- [Data in this exercise]:
=== Section Start ===

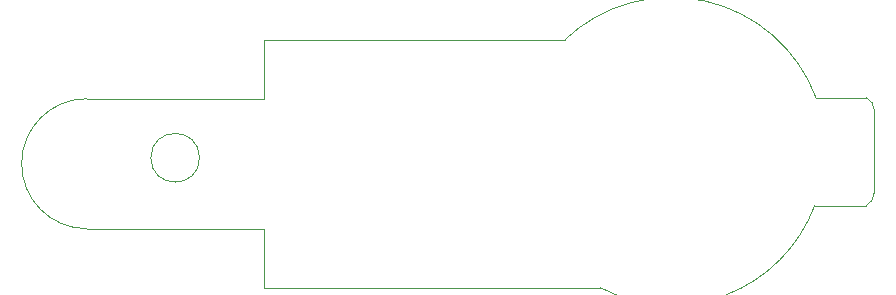
<source format=gm1>
%TF.GenerationSoftware,KiCad,Pcbnew,9.0.5*%
%TF.CreationDate,2025-11-23T04:20:17+05:30*%
%TF.ProjectId,led light,6c656420-6c69-4676-9874-2e6b69636164,1*%
%TF.SameCoordinates,Original*%
%TF.FileFunction,Profile,NP*%
%FSLAX46Y46*%
G04 Gerber Fmt 4.6, Leading zero omitted, Abs format (unit mm)*
G04 Created by KiCad (PCBNEW 9.0.5) date 2025-11-23 04:20:17*
%MOMM*%
%LPD*%
G01*
G04 APERTURE LIST*
%TA.AperFunction,Profile*%
%ADD10C,0.050000*%
%TD*%
G04 APERTURE END LIST*
D10*
X135000000Y-113500000D02*
X163500000Y-113500000D01*
X129561553Y-102500000D02*
G75*
G02*
X125438447Y-102500000I-2061553J0D01*
G01*
X125438447Y-102500000D02*
G75*
G02*
X129561553Y-102500000I2061553J0D01*
G01*
X186703654Y-98500000D02*
X186667003Y-105500000D01*
X186000000Y-97405110D02*
G75*
G02*
X186703654Y-98500000I-500000J-1094890D01*
G01*
X186667003Y-105500000D02*
G75*
G02*
X186000000Y-106554465I-1167003J0D01*
G01*
X181645239Y-106554465D02*
X186000000Y-106554465D01*
X181753039Y-97405110D02*
X186000000Y-97405110D01*
X160500000Y-92500000D02*
G75*
G02*
X181753040Y-97405110I9000000J-9500000D01*
G01*
X181645240Y-106554465D02*
G75*
G02*
X163500000Y-113500000I-12145240J4554465D01*
G01*
X152500000Y-92500000D02*
X160500000Y-92500000D01*
X135000000Y-108500000D02*
X135000000Y-113500000D01*
X135000000Y-92500000D02*
X152500000Y-92500000D01*
X135000000Y-97500000D02*
X135000000Y-92500000D01*
X120000000Y-108500000D02*
X135000000Y-108500000D01*
X120000000Y-97500000D02*
X135000000Y-97500000D01*
X120000000Y-108500000D02*
G75*
G02*
X120000000Y-97500000I0J5500000D01*
G01*
M02*

</source>
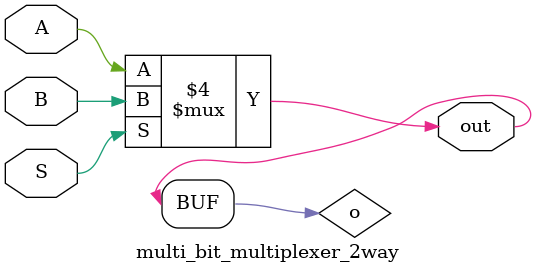
<source format=v>
module multi_bit_multiplexer_2way #(parameter WIDTH = 1) (
	A, B, S, out
);

input [WIDTH-1:0] A;
input [WIDTH-1:0] B;
input S;
output [WIDTH-1:0] out;

reg [WIDTH-1:0] o;

always @(A, B, S) begin 
	if(S == 0)
		o = A;
	else 
		o = B;
end 
assign out = o;
endmodule

</source>
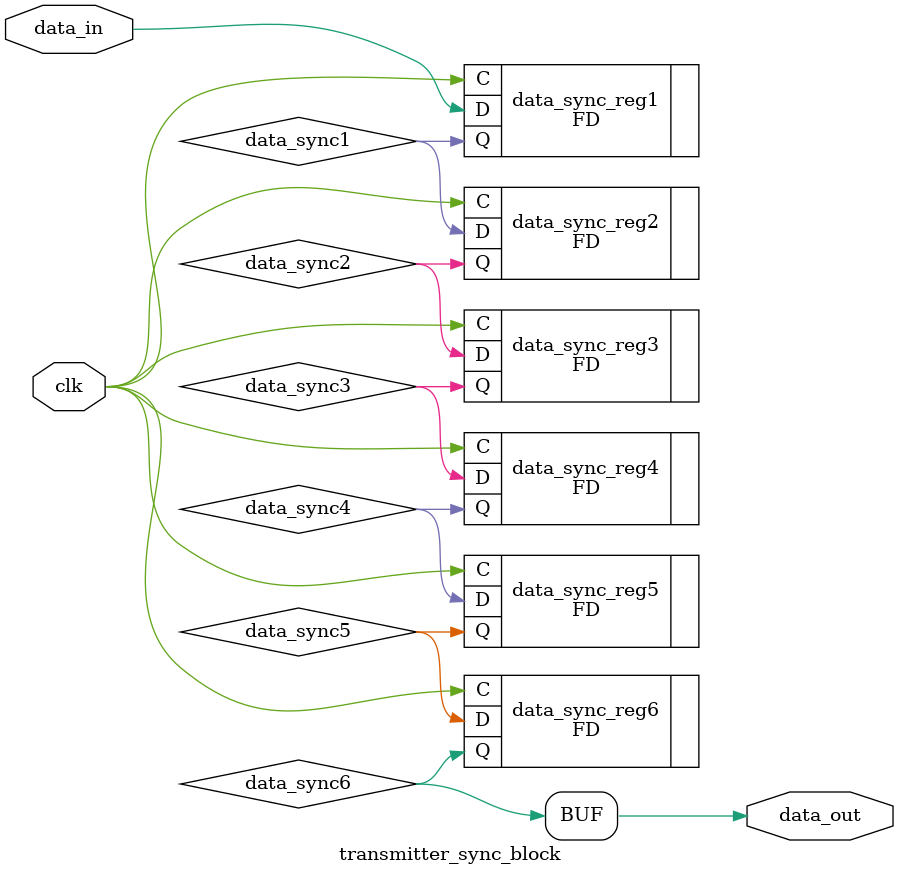
<source format=v>




`timescale 1ps / 1ps

//(* dont_touch = "yes" *)
module transmitter_sync_block #(
  parameter INITIALISE = 6'b000000
)
(
  input        clk,              // clock to be sync'ed to
  input        data_in,          // Data to be 'synced'
  output       data_out          // synced data
);

  // Internal Signals
  wire data_sync1;
  wire data_sync2;
  wire data_sync3;
  wire data_sync4;
  wire data_sync5;
  wire data_sync6;


  (* shreg_extract = "no", ASYNC_REG = "TRUE" *)
  FD #(
    .INIT (INITIALISE[0])
  ) data_sync_reg1 (
    .C  (clk),
    .D  (data_in),
    .Q  (data_sync1)
  );


  (* shreg_extract = "no", ASYNC_REG = "TRUE" *)
  FD #(
   .INIT (INITIALISE[1])
  ) data_sync_reg2 (
  .C  (clk),
  .D  (data_sync1),
  .Q  (data_sync2)
  );


  (* shreg_extract = "no", ASYNC_REG = "TRUE" *)
  FD #(
   .INIT (INITIALISE[2])
  ) data_sync_reg3 (
  .C  (clk),
  .D  (data_sync2),
  .Q  (data_sync3)
  );

  (* shreg_extract = "no", ASYNC_REG = "TRUE" *)
  FD #(
   .INIT (INITIALISE[3])
  ) data_sync_reg4 (
  .C  (clk),
  .D  (data_sync3),
  .Q  (data_sync4)
  );

  (* shreg_extract = "no", ASYNC_REG = "TRUE" *)
  FD #(
   .INIT (INITIALISE[4])
  ) data_sync_reg5 (
  .C  (clk),
  .D  (data_sync4),
  .Q  (data_sync5)
  );

  (* shreg_extract = "no", ASYNC_REG = "TRUE" *)
  FD #(
   .INIT (INITIALISE[5])
  ) data_sync_reg6 (
  .C  (clk),
  .D  (data_sync5),
  .Q  (data_sync6)
  );
  assign data_out = data_sync6;



endmodule

</source>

=== Section End ===

- [Instructions for the task]: Could you reproduce the records above exactly, leaving out the pictures?

- [Reply]:
<source format=gm1>
%TF.GenerationSoftware,KiCad,Pcbnew,9.0.5*%
%TF.CreationDate,2025-11-23T04:20:17+05:30*%
%TF.ProjectId,led light,6c656420-6c69-4676-9874-2e6b69636164,1*%
%TF.SameCoordinates,Original*%
%TF.FileFunction,Profile,NP*%
%FSLAX46Y46*%
G04 Gerber Fmt 4.6, Leading zero omitted, Abs format (unit mm)*
G04 Created by KiCad (PCBNEW 9.0.5) date 2025-11-23 04:20:17*
%MOMM*%
%LPD*%
G01*
G04 APERTURE LIST*
%TA.AperFunction,Profile*%
%ADD10C,0.050000*%
%TD*%
G04 APERTURE END LIST*
D10*
X135000000Y-113500000D02*
X163500000Y-113500000D01*
X129561553Y-102500000D02*
G75*
G02*
X125438447Y-102500000I-2061553J0D01*
G01*
X125438447Y-102500000D02*
G75*
G02*
X129561553Y-102500000I2061553J0D01*
G01*
X186703654Y-98500000D02*
X186667003Y-105500000D01*
X186000000Y-97405110D02*
G75*
G02*
X186703654Y-98500000I-500000J-1094890D01*
G01*
X186667003Y-105500000D02*
G75*
G02*
X186000000Y-106554465I-1167003J0D01*
G01*
X181645239Y-106554465D02*
X186000000Y-106554465D01*
X181753039Y-97405110D02*
X186000000Y-97405110D01*
X160500000Y-92500000D02*
G75*
G02*
X181753040Y-97405110I9000000J-9500000D01*
G01*
X181645240Y-106554465D02*
G75*
G02*
X163500000Y-113500000I-12145240J4554465D01*
G01*
X152500000Y-92500000D02*
X160500000Y-92500000D01*
X135000000Y-108500000D02*
X135000000Y-113500000D01*
X135000000Y-92500000D02*
X152500000Y-92500000D01*
X135000000Y-97500000D02*
X135000000Y-92500000D01*
X120000000Y-108500000D02*
X135000000Y-108500000D01*
X120000000Y-97500000D02*
X135000000Y-97500000D01*
X120000000Y-108500000D02*
G75*
G02*
X120000000Y-97500000I0J5500000D01*
G01*
M02*

</source>
<source format=v>
module multi_bit_multiplexer_2way #(parameter WIDTH = 1) (
	A, B, S, out
);

input [WIDTH-1:0] A;
input [WIDTH-1:0] B;
input S;
output [WIDTH-1:0] out;

reg [WIDTH-1:0] o;

always @(A, B, S) begin 
	if(S == 0)
		o = A;
	else 
		o = B;
end 
assign out = o;
endmodule

</source>
<source format=v>




`timescale 1ps / 1ps

//(* dont_touch = "yes" *)
module transmitter_sync_block #(
  parameter INITIALISE = 6'b000000
)
(
  input        clk,              // clock to be sync'ed to
  input        data_in,          // Data to be 'synced'
  output       data_out          // synced data
);

  // Internal Signals
  wire data_sync1;
  wire data_sync2;
  wire data_sync3;
  wire data_sync4;
  wire data_sync5;
  wire data_sync6;


  (* shreg_extract = "no", ASYNC_REG = "TRUE" *)
  FD #(
    .INIT (INITIALISE[0])
  ) data_sync_reg1 (
    .C  (clk),
    .D  (data_in),
    .Q  (data_sync1)
  );


  (* shreg_extract = "no", ASYNC_REG = "TRUE" *)
  FD #(
   .INIT (INITIALISE[1])
  ) data_sync_reg2 (
  .C  (clk),
  .D  (data_sync1),
  .Q  (data_sync2)
  );


  (* shreg_extract = "no", ASYNC_REG = "TRUE" *)
  FD #(
   .INIT (INITIALISE[2])
  ) data_sync_reg3 (
  .C  (clk),
  .D  (data_sync2),
  .Q  (data_sync3)
  );

  (* shreg_extract = "no", ASYNC_REG = "TRUE" *)
  FD #(
   .INIT (INITIALISE[3])
  ) data_sync_reg4 (
  .C  (clk),
  .D  (data_sync3),
  .Q  (data_sync4)
  );

  (* shreg_extract = "no", ASYNC_REG = "TRUE" *)
  FD #(
   .INIT (INITIALISE[4])
  ) data_sync_reg5 (
  .C  (clk),
  .D  (data_sync4),
  .Q  (data_sync5)
  );

  (* shreg_extract = "no", ASYNC_REG = "TRUE" *)
  FD #(
   .INIT (INITIALISE[5])
  ) data_sync_reg6 (
  .C  (clk),
  .D  (data_sync5),
  .Q  (data_sync6)
  );
  assign data_out = data_sync6;



endmodule

</source>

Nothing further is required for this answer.